Arthurian Legend
As to the origin of this Matiere de Bretagne, and the circumstances under which it became a favourite theme for literary treatment, two diametrically opposite theories are held. One body of scholars, headed by Professor Wendelin Forster of Bonn, while admitting that, so far as any historic basis can be traced, the events recorded must have happened on insular ground, maintain that the knowledge of these events, and their romantic development, are due entirely to the Bretons of the continent. The British who fled before the Teutonic and Scandinavian invasions of the 6th and 8th centuries, had carried with them to Armorica, and fondly cherished, the remembrance of Arthur and his deeds, which in time had become interwoven with traditions of purely Breton origin. On the other side of the Channel, i.e. in Arthur's own land, these memories had died out, or at most survived only as the faint echo of historic tradition. Through the medium of French-speaking Bretons these tales came to the cognizance of Northern French poets, notably Chretien de Troyes, who wove them into romances.

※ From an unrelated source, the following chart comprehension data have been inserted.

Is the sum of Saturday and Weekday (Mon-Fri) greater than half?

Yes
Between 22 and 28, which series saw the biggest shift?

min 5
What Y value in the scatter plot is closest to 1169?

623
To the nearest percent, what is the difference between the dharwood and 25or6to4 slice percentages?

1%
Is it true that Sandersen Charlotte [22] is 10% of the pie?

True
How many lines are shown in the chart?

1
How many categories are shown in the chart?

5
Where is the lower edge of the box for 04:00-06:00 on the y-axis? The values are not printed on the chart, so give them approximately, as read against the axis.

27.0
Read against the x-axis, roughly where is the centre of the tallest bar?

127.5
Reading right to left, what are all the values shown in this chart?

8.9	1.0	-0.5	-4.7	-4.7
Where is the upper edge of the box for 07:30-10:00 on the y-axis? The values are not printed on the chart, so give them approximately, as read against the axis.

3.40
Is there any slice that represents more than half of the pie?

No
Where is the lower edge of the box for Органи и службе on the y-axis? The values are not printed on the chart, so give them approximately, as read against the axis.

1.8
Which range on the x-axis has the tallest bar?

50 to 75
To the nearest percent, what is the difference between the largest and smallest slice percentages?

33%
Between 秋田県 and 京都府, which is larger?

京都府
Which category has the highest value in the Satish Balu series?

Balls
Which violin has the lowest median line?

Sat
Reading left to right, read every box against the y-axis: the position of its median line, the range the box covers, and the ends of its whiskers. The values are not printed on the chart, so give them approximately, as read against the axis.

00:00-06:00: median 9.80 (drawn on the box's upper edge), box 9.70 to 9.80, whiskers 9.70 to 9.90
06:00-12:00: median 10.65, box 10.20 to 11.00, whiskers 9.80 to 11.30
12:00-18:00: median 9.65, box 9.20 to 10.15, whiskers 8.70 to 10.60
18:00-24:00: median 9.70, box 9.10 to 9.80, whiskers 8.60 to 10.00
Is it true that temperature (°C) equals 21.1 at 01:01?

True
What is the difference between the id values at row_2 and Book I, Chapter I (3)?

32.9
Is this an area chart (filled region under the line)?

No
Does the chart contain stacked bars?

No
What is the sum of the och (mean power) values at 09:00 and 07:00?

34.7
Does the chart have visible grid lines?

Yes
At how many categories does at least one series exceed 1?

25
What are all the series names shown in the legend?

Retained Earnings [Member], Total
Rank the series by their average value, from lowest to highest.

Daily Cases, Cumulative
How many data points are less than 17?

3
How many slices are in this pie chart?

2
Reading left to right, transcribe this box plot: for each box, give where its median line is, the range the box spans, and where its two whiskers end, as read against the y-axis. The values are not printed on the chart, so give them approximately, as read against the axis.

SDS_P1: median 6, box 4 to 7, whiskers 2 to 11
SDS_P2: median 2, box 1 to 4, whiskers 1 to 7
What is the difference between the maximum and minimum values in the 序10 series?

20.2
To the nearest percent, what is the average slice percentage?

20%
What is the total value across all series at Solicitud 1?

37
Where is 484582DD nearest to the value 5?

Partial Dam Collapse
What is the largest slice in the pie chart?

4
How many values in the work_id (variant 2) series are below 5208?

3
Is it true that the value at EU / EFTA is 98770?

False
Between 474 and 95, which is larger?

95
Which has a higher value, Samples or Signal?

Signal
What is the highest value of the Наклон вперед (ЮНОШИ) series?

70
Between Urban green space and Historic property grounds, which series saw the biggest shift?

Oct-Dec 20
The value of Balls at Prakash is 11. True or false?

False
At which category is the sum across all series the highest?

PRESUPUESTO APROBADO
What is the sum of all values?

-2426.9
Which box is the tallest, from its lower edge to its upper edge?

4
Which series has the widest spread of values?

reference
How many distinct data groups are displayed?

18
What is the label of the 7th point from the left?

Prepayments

According to Professor Forster there were no Arthurian romances previous to Chretien, and equally, of course, no insular romantic tradition. This theory reposes mainly on the supposed absence of pre-Chretien poems, and on the writings of Professor H. Zimmer, who derives the Arthurian names largely from Breton roots. This represents the prevailing standpoint of German scholars, and may be called the "continental" theory. In opposition to this the school of which the late Gaston Paris was the leading, and most brilliant, representative, maintains that the Arthurian tradition, romantic equally with historic, was preserved in Wales through the medium of the bards, was by them communicated to their Norman conquerors, worked up into poems by the AngloNormans, and by them transmitted to the continental poets. This, the "insular" theory, in spite of its inherent probability, has hitherto been at a disadvantage through lack of positive evidence, but in a recently acquired MS. of the British Museum, Add. 36614, we find the first continuator of the Perceval, Wauchier de Denain, quoting as authority for stories of Gawain a certain Bleheris, whom he states to have been "born and bred in Wales." The identity of this Bleheris with the Bledhericus mentioned by Giraldus Cambrensis as Famosus ille fabulator, living at a bygone and unspecified date, and with the Breri quoted by Thomas as authority for the Tristan story, has been fully accepted by leading French scholars. Further, on the evidence of certain MSS. of the Perceval, notably the Paris MS. (Bibl. Nat. 1450), it is clear that Chretien was using, and using freely, the work of a predecessor, large fragments of which have been preserved by the copyists who completed his unfinished work. The evidence of recent discoveries is all in favour of the insular, or French, view.